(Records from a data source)
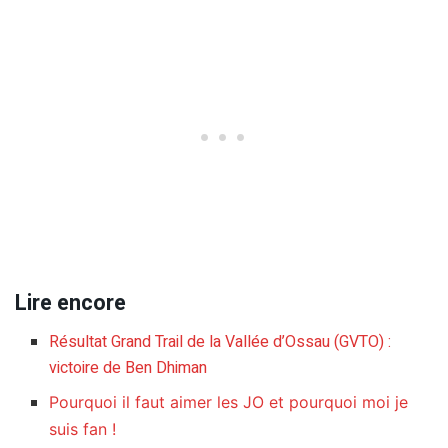
Lire encore
Résultat Grand Trail de la Vallée d’Ossau (GVTO) :
victoire de Ben Dhiman
Pourquoi il faut aimer les JO et pourquoi moi je
suis fan !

Problem details: Whatever pictures the entries contain, omit them, and write the rest out exactly.

Task output:
Lire encore
Résultat Grand Trail de la Vallée d’Ossau (GVTO) :
victoire de Ben Dhiman
Pourquoi il faut aimer les JO et pourquoi moi je
suis fan !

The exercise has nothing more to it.